[Task instructions] Write out the entries verbatim and leave the images out of the copy.

....................

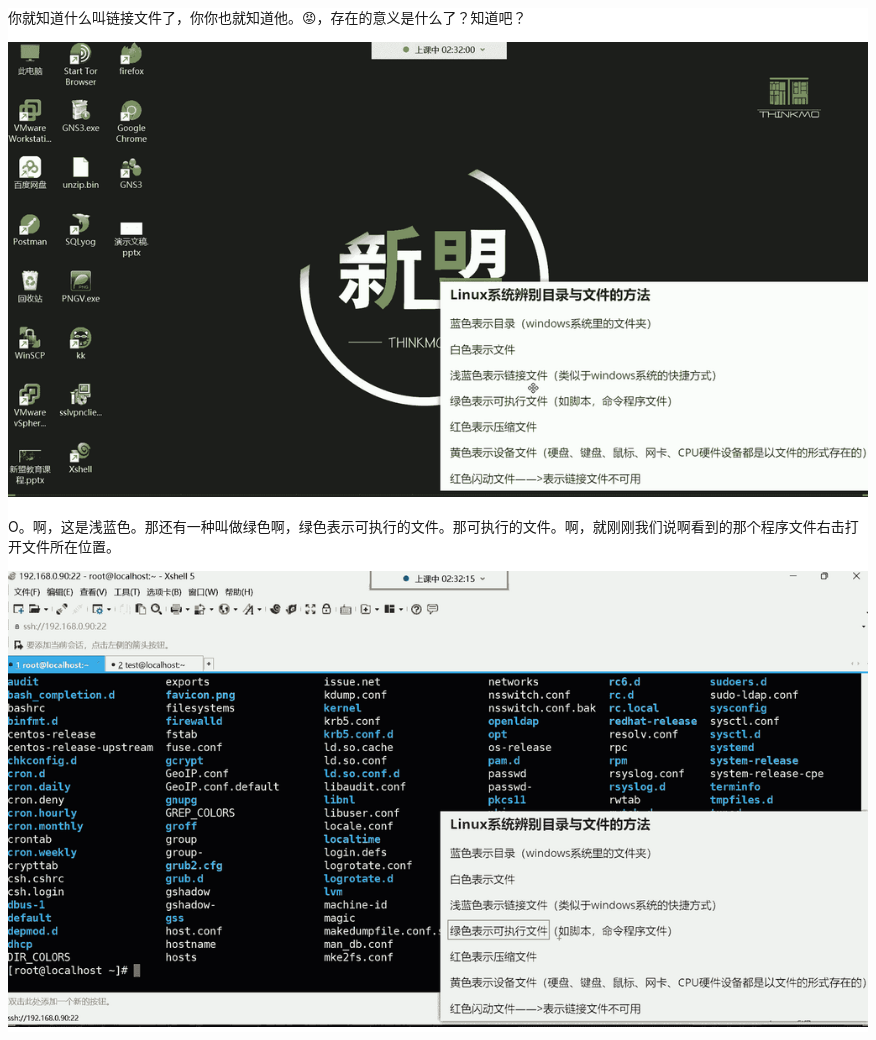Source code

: 你就知道什么叫链接文件了，你你也就知道他。😡，存在的意义是什么了？知道吧？

![](img/791777674c5e86d53e680ca97f5213aa_74.png)

O。啊，这是浅蓝色。那还有一种叫做绿色啊，绿色表示可执行的文件。那可执行的文件。啊，就刚刚我们说啊看到的那个程序文件右击打开文件所在位置。



![](img/791777674c5e86d53e680ca97f5213aa_76.png)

....................

[Reply]
Source code

: 你就知道什么叫链接文件了，你你也就知道他。😡，存在的意义是什么了？知道吧？

![](img/791777674c5e86d53e680ca97f5213aa_74.png)

O。啊，这是浅蓝色。那还有一种叫做绿色啊，绿色表示可执行的文件。那可执行的文件。啊，就刚刚我们说啊看到的那个程序文件右击打开文件所在位置。



![](img/791777674c5e86d53e680ca97f5213aa_76.png)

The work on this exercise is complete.